Most important of all, she finally grows a pair and protects her heart, instead of continuing to be Eric’s doormat. Eric has always put himself first, and it’s high time that Sookie did the same.

Verdict: The first books in the Sookie Stackhouse series were magical, because Sookie was on an incredible voyage of discovery. The last few have been kind of a chore, because Sookie let herself become dependent on Eric. She got weak and whiny and bitchy.

dead to the world by charlaine harrisThe only time I thought Eric really loved Sookie was when he had amnesia (Dead to the World) and forgot to be the manipulative bastard he really is. Otherwise, Eric puts Eric first. He always has and he always does. It’s a survival instinct that has kept him alive for more than a thousand years.

Here’s a question about vampire romances in general: what does someone who is over a thousand years old have in common with a 20-year-old? This isn’t about looks or possibly even brains, but what do they talk about? What are their shared experiences? Why would this relationship possibly work?

How could Sookie ever be anything except a subordinate (and I don’t mean this in a sexual context necessarily)? Even if Eric turned her, which she expressly did not want, it would be centuries before she acquired enough experience to approach a level of equality. And, as was shown in Club Dead, the vampire who sires another vampire has control over that vampire for the rest of their unnatural lives. If Eric had turned Sookie, he would always be in control of her and their relationship.

Sookie started the books as an independent person. The one being in her life for whom she continually made excuses and ceded that independence was Eric. I wish she’d kicked him to the curb sooner.

The double-mystery that sets this story in motion is a little weak. It mostly provided an excuse to “get the band back together” and have everyone that Sookie has ever met parade through her life one last time. I’m almost certain that every living or unliving soul that Sookie has crossed paths with got a mention except Bubba.

But the point was to make sure that Sookie took stock and resolved all her issues with the supe community, and she does that. The mystery is just an excuse to put her in jeopardy, so the troops rally round.

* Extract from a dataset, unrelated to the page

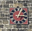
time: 1:16
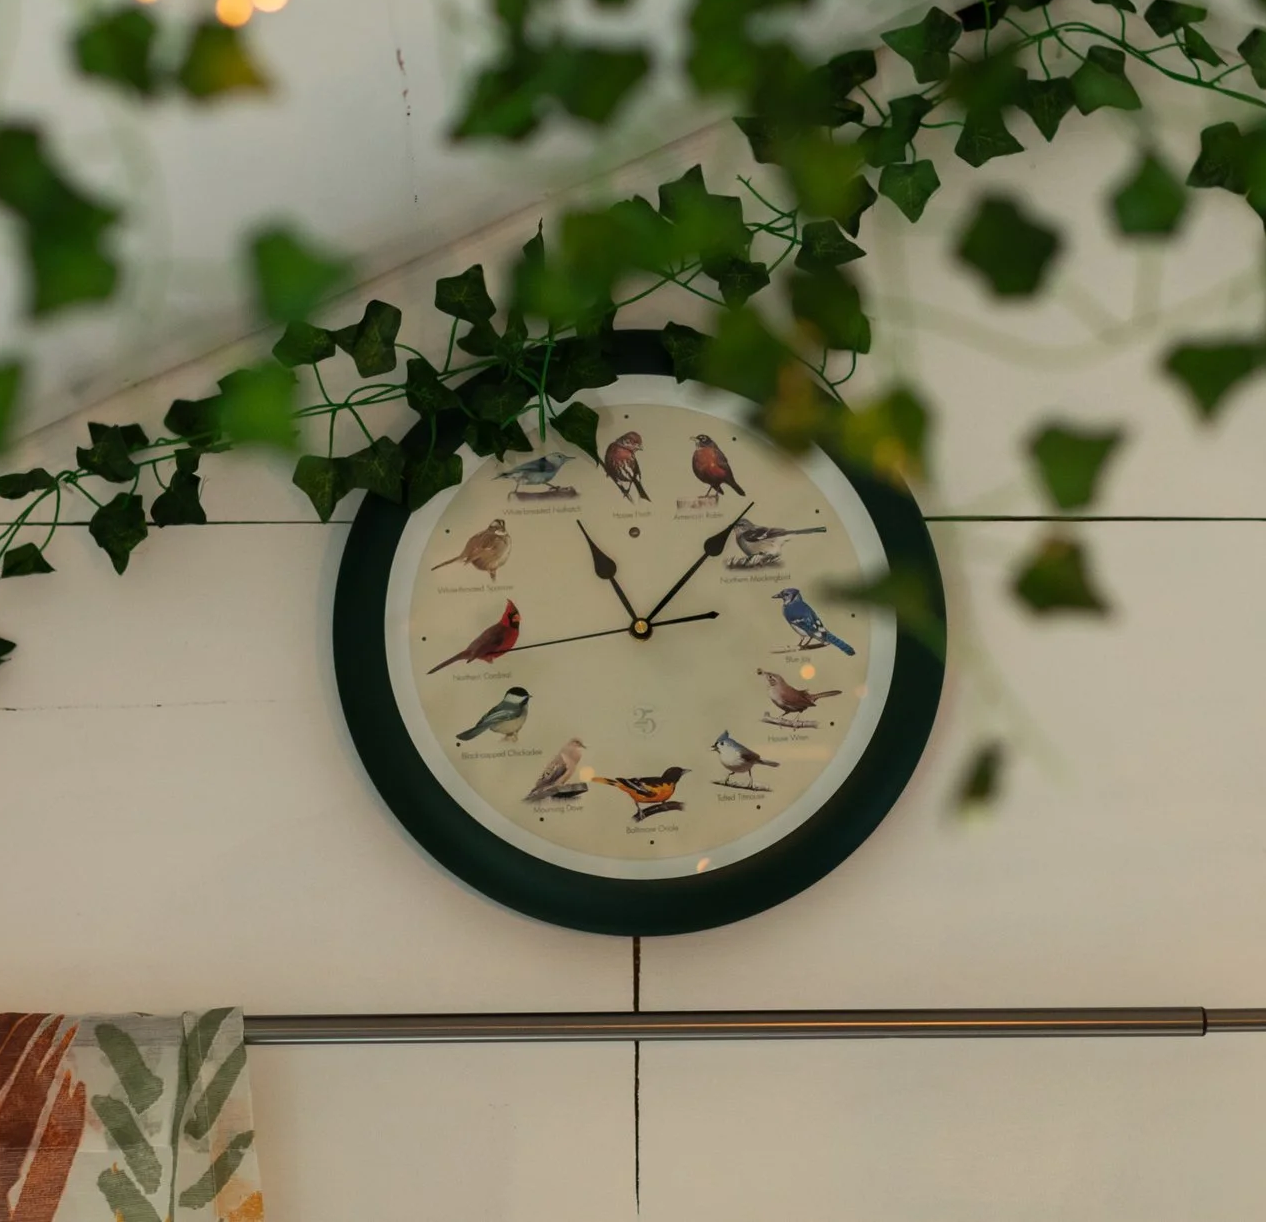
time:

Sookie also had the opportunity to choose between Eric, Bill and Sam. While admittedly she could have chosen to be happily single, that wasn’t likely to be a resolution for the story and it wouldn’t have tied up the romantic loose ends.

Eric wanted her to be his “piece on the side” while he married someone else. Bill wanted her to forgive him for deceiving her, for betraying her, and, let’s not forget, for raping her.

And Sam, a while back he made her half owner of his bar, because she’s been so supportive of him. She didn’t need to put in any money. Sam counted her sweat-equity and her support more than enough of a contribution.

I know who I’d pick. And I know who I wouldn’t choose if he were the last man or vampire on Earth.

3-one-half-stars

I give  Dead Ever After by Charlaine Harris 3 and 1/2 furry stars!